Dominique COSTERMANS
Je ne sais pas dire non
éd. Luce Wilquin
2004
130 p.
Dites oui
Voilà une petite fille qui voudrait bien être un ange et qui va être le petit Jésus portant la croix en tête d'une procession qui s'étire pendant des heures au rythme d'une marche tantôt lente, tantôt rapide. La croix est lourde, elle la porte alternativement de la main gauche puis de la main droite puis... La petite fille reste digne mais elle a soif, elle a mal aux pieds, elle est fatiguée. Accablée par sa voix intérieure, elle vit l'épreuve en rémission de son péché de ce matin : n'avoir pas mangé les croûtes de ses tartines. Voilà des retrouvailles avec la grande amie d'il y a 20 ans. On voudrait faire comme si on l'avait quittée la veille, comme si on allait rappeler le lendemain, passer quand on veut... Maintenant, on ne se lâche plus ! Mais tout cela sonne faux et on fait semblant avant de repartir définitivement. D'ailleurs, on n'aime pas sa maison à quatre façades.
Voilà un concert où l'on croise un ancien amant avec sa nouvelle fiancée. La séparation a laissé intacte chez chacun la passion pour ce groupe de musiciens. C'est comme si grandir était douloureux.
Comment regarde-t-on son père quand on a été privée d'enfance parce qu'il était collaborateur ? Comment le regarde-t-on quand on a la même couleur d'yeux que sa mère qui n'est jamais revenue des camps ?
Quand on a eu un père mythomane et plein d'énergie, passe-t-on le reste de sa vie à vérifier qu'il disait la vérité ou à penser qu'il était un menteur ? N'est-ce pas le même souvenir, la même blessure, infligée puis reçue, d'avoir dédaigné ce premier amoureux qui avait osé glisser un mot dans la boîte aux lettres quand on n'avait d'yeux que pour le petit caïd qui méprisait les filles ?

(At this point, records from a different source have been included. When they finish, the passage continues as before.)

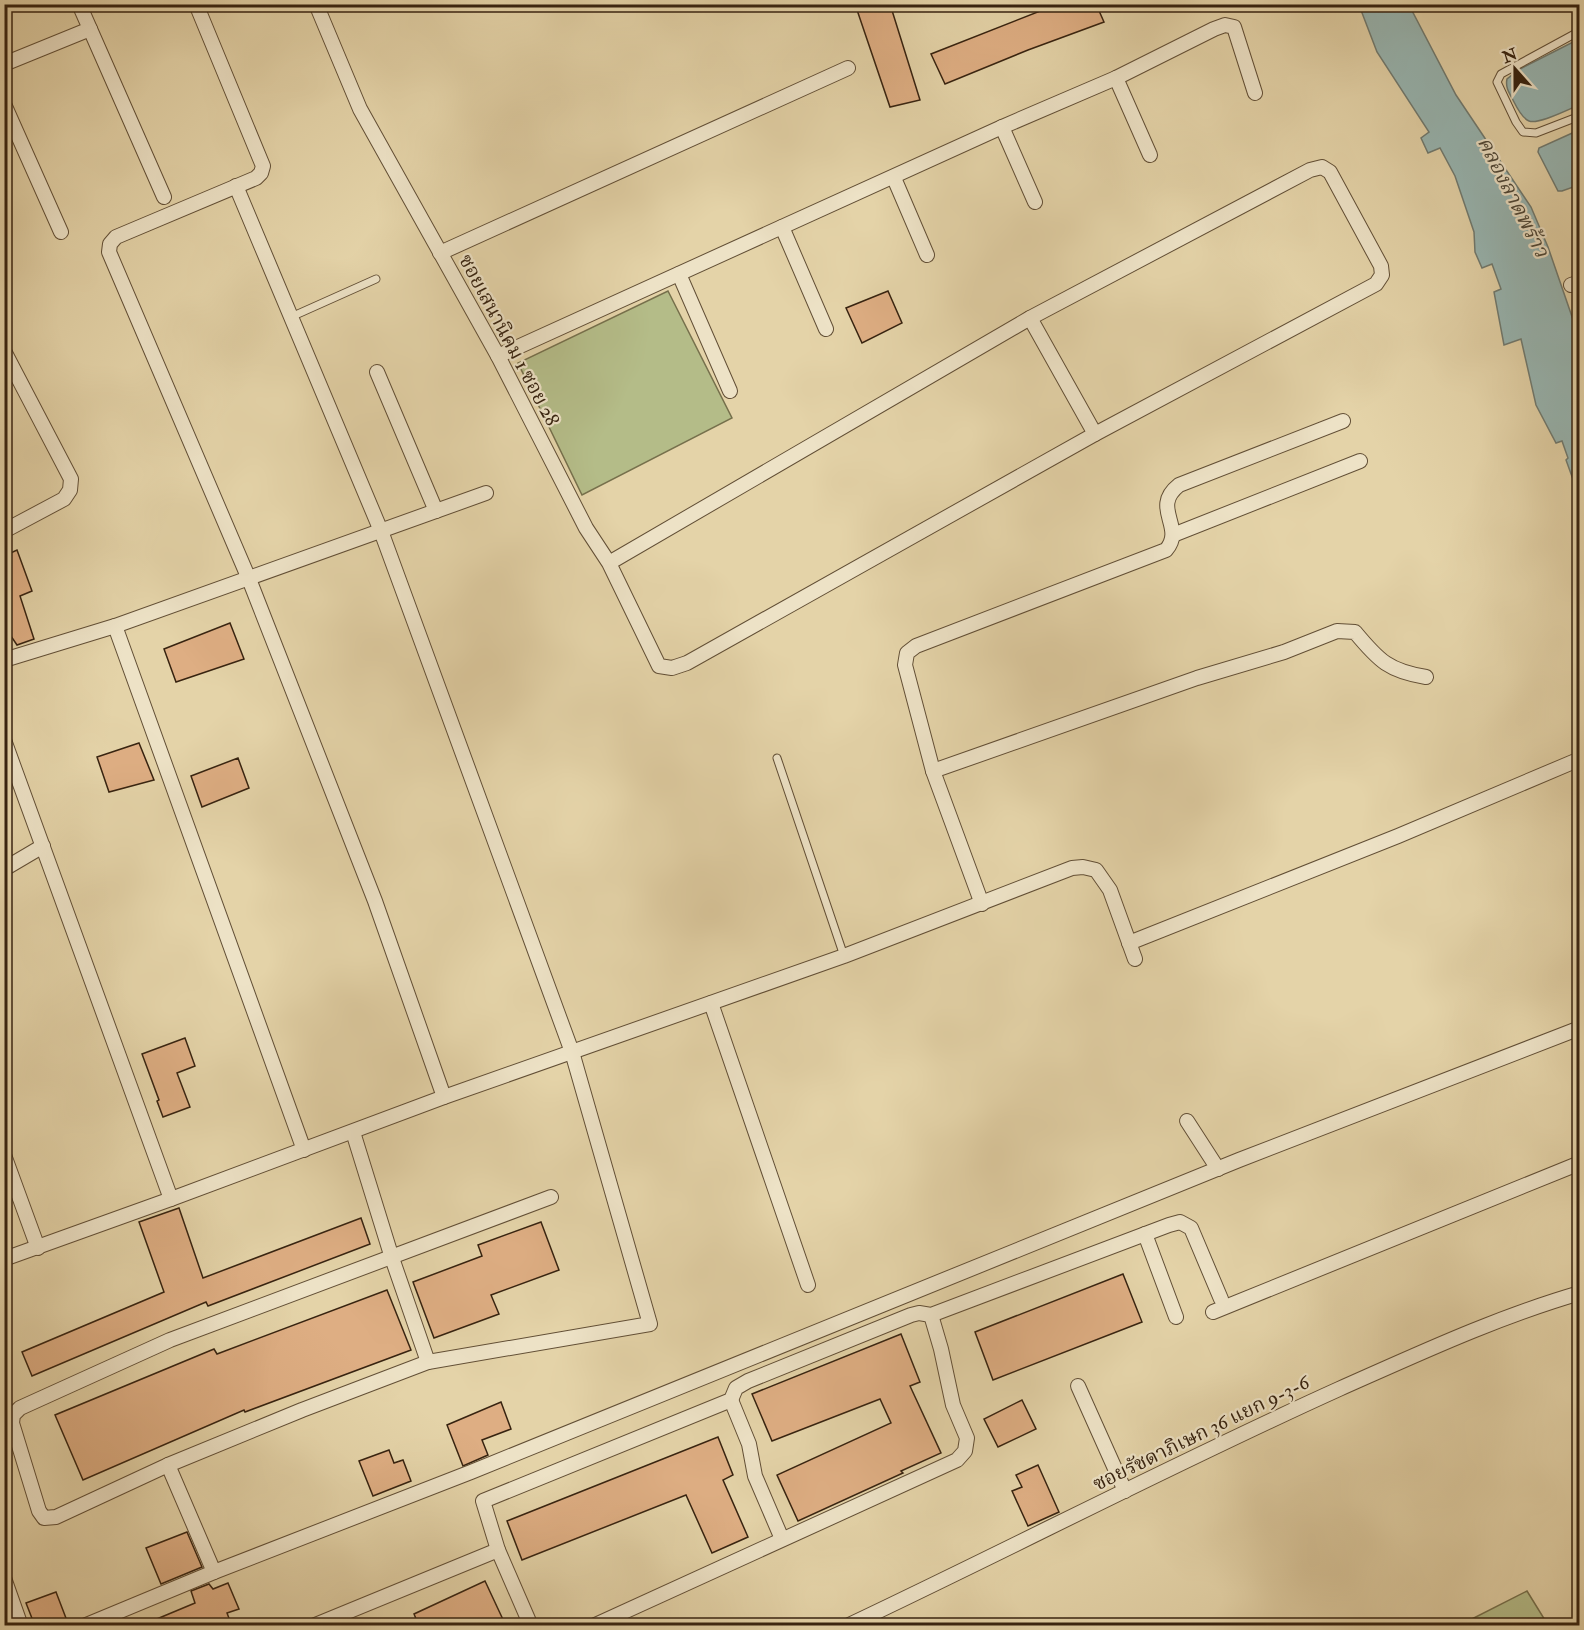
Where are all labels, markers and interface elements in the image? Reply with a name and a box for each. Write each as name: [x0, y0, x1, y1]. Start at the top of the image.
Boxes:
north arrow: [1485, 39, 1545, 99]
text: N: [1499, 44, 1521, 68]
water label: คลองลาดพร้าว: [1471, 132, 1555, 263]
street label: ซอยเสนานิคม 1 ซอย 28: [453, 250, 565, 430]
street label: ซอยรัชดาภิเษก 36 แยก 9-3-6: [1089, 1369, 1314, 1496]

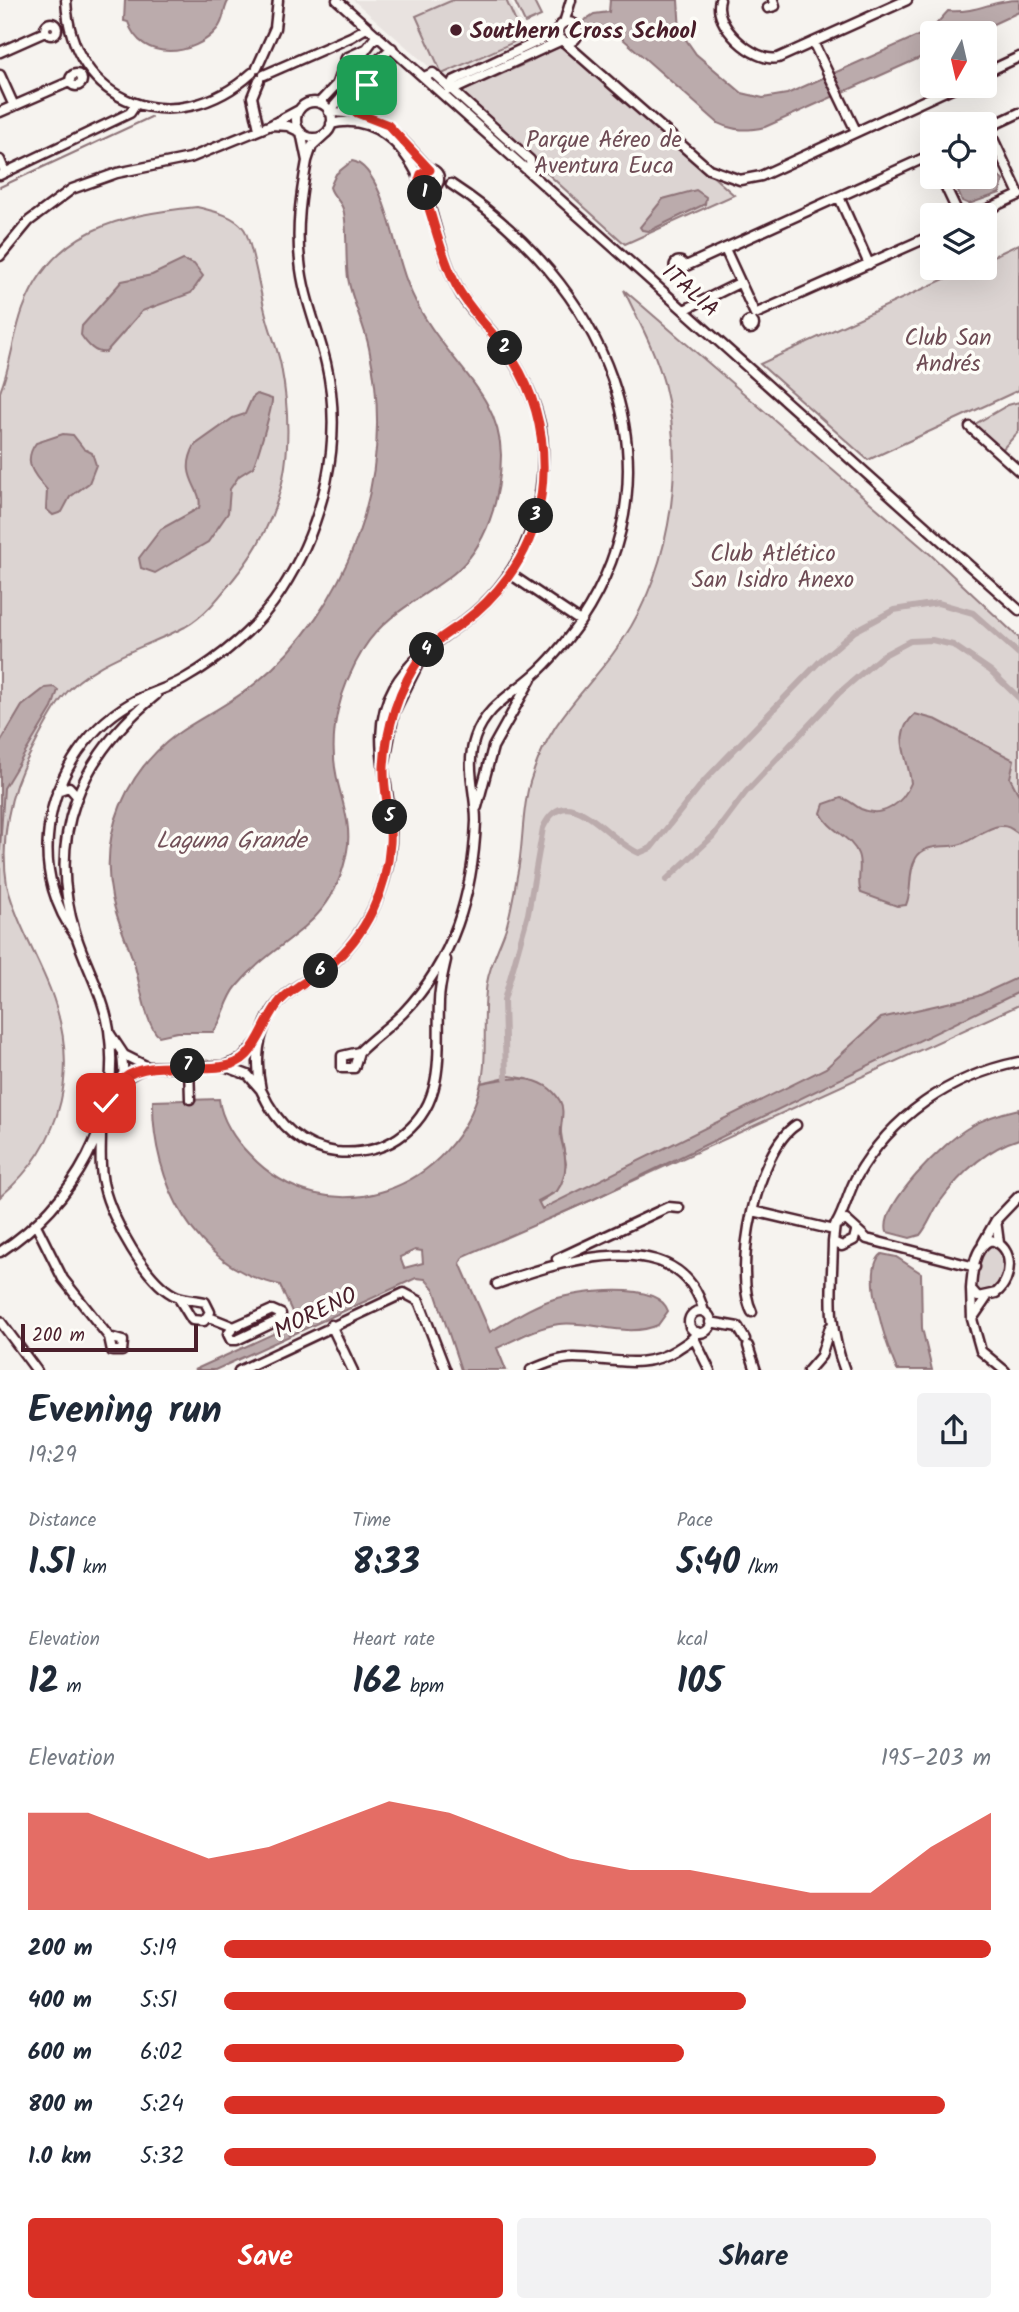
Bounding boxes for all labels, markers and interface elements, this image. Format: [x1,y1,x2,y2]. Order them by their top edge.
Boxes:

Et ce collègue qu'on appelle « l'accessoire de bureau » : il est moche, il est poli, il est serviable, il fait bien son boulot. Si ça se trouve, il vit toujours chez ses parents et il a l'air content. Pire, on dirait même qu'il est heureux et c'est tous les jours pareil, ça énerve... J'en reste là de mon interprétation plus que de mes improbables résumés de cette suite de nouvelles. Je laisse aussi découvrir celles que je ne mentionne pas et ce lien que l'auteure place parfois et qui rapproche certaines d'entre elles dans une coïncidence qui rappelle seulement que notre monde est petit. Car ce n'est pas dans des aventures extraordinaires que Dominique Costermans nous entraîne : elle reste cadrée sur nos comportements d'Occidentaux du début du XXIe siècle. Sans amertume, Costermans adopte un ton allusif qui permet à chacun de se reconnaître et un style extraverti qui rend le décor enjoué. Elle est émouvante et drôle avec d'autant plus de tact qu'elle ne résiste pas au plaisir de faire mouche. Et si elle débusque la gravité de la vie sous la légèreté des situations, elle considère l'une et l'autre avec le même bonheur. C'est une grâce d'allier ainsi l'indulgence et la lucidité. Il faut lire Dominique Costermans.